Sunday, June 27, 2010

48 hours

It's so surreal. In (hopefully) less than 48 hours Beth and I will be parents to a little girl we've decided to name Eleanor. Anyone who's been anywhere near me for the past 38 weeks knows that I am SUPER excited! As I sit here procrastinating ALL of the last minute things that I SHOULD be doing, I am excited, nervous, anxious, emotional, and exhausted...and she's not even here yet. I guess I shouldn't be surprised that nothing in life up to this point can compare to the emotions that one experiences when preparing to be a parent. LOTS of my friends have had babies (I am 33 after all), and I have cherished going to visit them in the hospital and holding their new bundle of joys, sometimes just hours old. But, wow, how different is this?!?

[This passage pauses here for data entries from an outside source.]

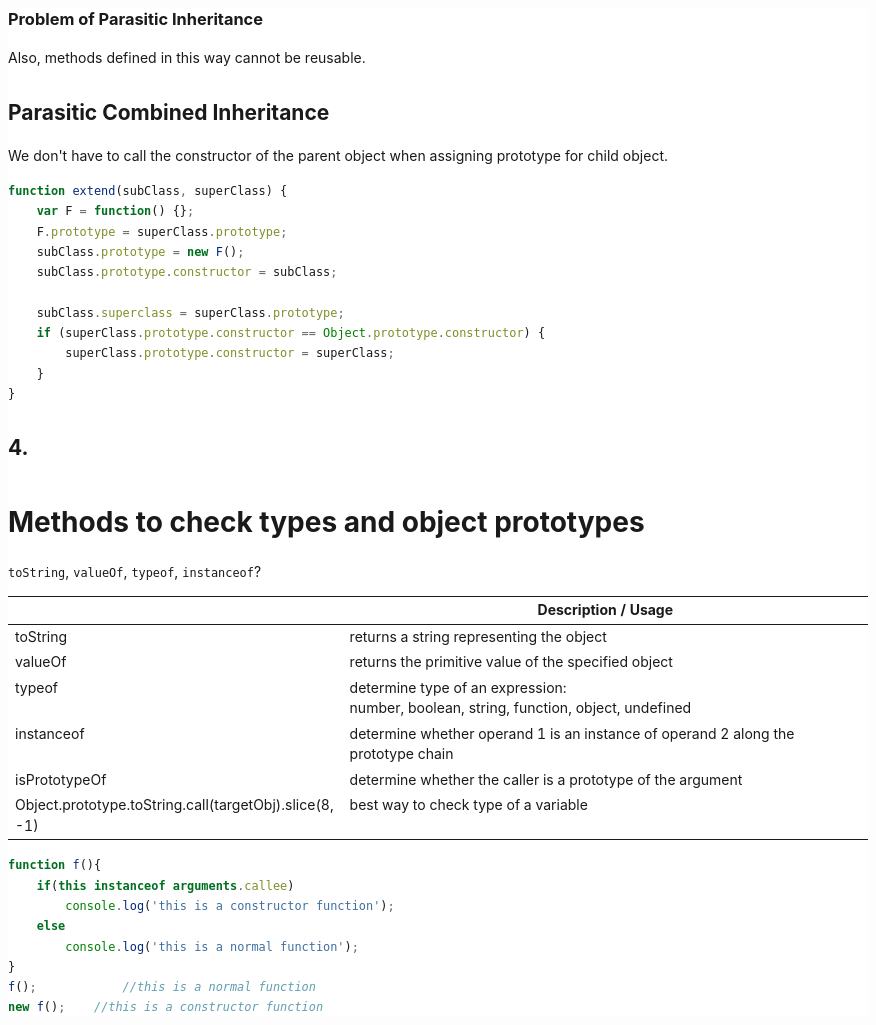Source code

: ### Problem of Parasitic Inheritance

Also, methods defined in this way cannot be reusable.

## Parasitic Combined Inheritance

We don't have to call the constructor of the parent object when assigning prototype for child object.

```JavaScript
function extend(subClass, superClass) {
    var F = function() {};
    F.prototype = superClass.prototype;
    subClass.prototype = new F(); 
    subClass.prototype.constructor = subClass;

    subClass.superclass = superClass.prototype;
    if (superClass.prototype.constructor == Object.prototype.constructor) {
      	superClass.prototype.constructor = superClass;
    }
}
```



## 4.

# Methods to check types and object prototypes

`toString`, `valueOf`, `typeof`, `instanceof`?

||Description / Usage|
|---|---|
|toString|returns a string representing the object|
|valueOf|returns the primitive value of the specified object|
|typeof|determine type of an expression:<br />number, boolean, string, function, object, undefined|
|instanceof|determine whether operand 1 is an instance of operand 2 along the prototype chain|
|isPrototypeOf|determine whether the caller is a prototype of the argument|
|Object.prototype.toString.call(targetObj).slice(8, -1)|best way to check type of a variable|

```JavaScript
function f(){
    if(this instanceof arguments.callee)
      	console.log('this is a constructor function');
    else
      	console.log('this is a normal function');
}
f();			//this is a normal function
new f();	//this is a constructor function
```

There are so many emotions, and so many things that need to be said. So many things I hope for her; and so many prayers prayed on her behalf already. There are so many ABSOLUTELY wonderful family and friends that have brought me to this point.

We are the sum of our experiences. I am blessed beyond measure to have had parents that very rarely told me "no" and found ways to make sure that I had all the experiences that kids should have. My teachers have helped to mold me and taught me how to learn. No way would I sit here today without them. I have faith GIANTS that have shown me who God is and how much he loves me despite how little I deserve it. And I am thankful for the prayers, love, and constant encouragement they have provided and continue to provide.

I pray that I can do half as right by Eleanor. I know she will be loved. I know I will make mistakes. I hope that I can embarrass her as much as some have embarrassed me. ;-)

So the clock ticks. And life. will. never. be. the. same.